Service Communautaire d'Information sur la Recherche et le Développement - CORDIS

BOGCM HAMOCC run, glacial

A model of the marine carbon cycle (HAMOCC3, Hamburg Model of the Ocean Carbon Cycle) was driven off-line by glacial oceanic circulation and dust input fields. As a novelty developed within ORFOIS, the model incorporates both the open and the closed system components that constitute the marine carbon cycle. The newly added open system component consists of Aeolian dust and fluvial CaCO3 input (the latter kept constant in both experiments) and subsequent burial and dissolution of CaCO3 in the sediment. The closed system component consists of the biological pump, the counter pump as well as the internal redistribution by the oceanic circulation.

Thus the model used here can be considered an improvement over the more often used and easier to handle but less realistic closed system models, in which river input of CaCO3 is used to balance the loss from burial to the sediment. The closed system models proved to be fairly insensitive to changes in the potential driving mechanisms for glacial pCO2 reduction.

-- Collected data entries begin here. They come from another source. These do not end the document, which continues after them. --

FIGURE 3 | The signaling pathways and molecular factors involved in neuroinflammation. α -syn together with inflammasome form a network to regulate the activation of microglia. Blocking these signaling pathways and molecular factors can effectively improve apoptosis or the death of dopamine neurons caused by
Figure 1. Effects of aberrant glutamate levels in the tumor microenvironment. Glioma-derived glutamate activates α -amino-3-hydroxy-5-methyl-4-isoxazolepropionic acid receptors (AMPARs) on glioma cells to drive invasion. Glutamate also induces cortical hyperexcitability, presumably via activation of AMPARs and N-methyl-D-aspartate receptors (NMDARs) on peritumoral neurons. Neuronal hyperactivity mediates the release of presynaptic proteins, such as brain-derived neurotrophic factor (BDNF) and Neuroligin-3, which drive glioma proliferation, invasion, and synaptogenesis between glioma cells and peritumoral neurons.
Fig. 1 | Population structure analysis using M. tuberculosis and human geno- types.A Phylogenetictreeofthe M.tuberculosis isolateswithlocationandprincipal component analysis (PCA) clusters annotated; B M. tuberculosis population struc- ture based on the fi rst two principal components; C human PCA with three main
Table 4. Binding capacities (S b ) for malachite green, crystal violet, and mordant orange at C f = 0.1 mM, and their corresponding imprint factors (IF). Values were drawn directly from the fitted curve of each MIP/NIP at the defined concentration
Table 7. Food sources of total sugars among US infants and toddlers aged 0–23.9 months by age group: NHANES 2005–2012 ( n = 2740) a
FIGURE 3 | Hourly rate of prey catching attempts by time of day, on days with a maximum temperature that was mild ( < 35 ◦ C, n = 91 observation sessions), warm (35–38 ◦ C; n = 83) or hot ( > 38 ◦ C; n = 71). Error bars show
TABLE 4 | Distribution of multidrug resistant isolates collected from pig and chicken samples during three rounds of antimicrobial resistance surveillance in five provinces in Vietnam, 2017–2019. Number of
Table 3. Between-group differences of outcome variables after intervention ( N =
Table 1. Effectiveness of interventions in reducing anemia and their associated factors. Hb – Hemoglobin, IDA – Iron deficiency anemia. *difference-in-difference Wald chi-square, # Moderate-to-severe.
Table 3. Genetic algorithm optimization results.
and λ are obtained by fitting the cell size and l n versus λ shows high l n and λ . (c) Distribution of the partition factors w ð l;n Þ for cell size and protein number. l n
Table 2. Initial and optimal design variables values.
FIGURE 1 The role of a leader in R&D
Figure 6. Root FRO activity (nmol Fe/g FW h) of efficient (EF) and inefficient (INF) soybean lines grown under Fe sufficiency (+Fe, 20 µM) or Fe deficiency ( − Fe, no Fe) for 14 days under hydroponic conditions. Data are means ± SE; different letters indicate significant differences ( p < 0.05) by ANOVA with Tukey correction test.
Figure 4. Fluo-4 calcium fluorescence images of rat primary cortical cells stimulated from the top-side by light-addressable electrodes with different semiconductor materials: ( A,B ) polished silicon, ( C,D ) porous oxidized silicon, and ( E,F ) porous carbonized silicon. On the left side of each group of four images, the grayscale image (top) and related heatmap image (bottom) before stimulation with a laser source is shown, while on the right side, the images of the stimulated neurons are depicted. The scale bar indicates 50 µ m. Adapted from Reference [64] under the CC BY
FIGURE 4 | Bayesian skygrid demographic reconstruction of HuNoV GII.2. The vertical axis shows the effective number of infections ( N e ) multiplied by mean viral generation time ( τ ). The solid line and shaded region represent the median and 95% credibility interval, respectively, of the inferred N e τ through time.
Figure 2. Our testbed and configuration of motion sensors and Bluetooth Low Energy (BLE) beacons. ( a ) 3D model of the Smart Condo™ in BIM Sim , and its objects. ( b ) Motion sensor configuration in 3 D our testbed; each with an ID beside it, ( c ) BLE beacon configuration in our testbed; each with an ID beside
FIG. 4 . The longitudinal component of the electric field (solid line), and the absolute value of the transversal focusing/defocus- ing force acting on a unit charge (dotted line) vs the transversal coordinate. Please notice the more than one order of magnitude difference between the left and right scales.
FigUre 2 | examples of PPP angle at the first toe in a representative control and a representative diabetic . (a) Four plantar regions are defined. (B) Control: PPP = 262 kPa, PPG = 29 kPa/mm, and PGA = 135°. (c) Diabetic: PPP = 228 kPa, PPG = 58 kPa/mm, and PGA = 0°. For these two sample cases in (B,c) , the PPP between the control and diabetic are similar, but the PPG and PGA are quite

The oceanic response to the glacial forcing is decreased total CO2, increased total alkalinity, and decreased PO4. The atmospheric pCO2 drops to some 230 ppm after 8,000 years of integration. The drawback is that the lysocline is below the sea floor everywhere (not shown). We still think that we have identified and installed a potentially crucial and efficient mechanism to lower pCO2. This is one step forward to identify the control mechanisms for glacial/ interglacial pCO2 changes, which have been tried to identify and simulate now for more than 20 years.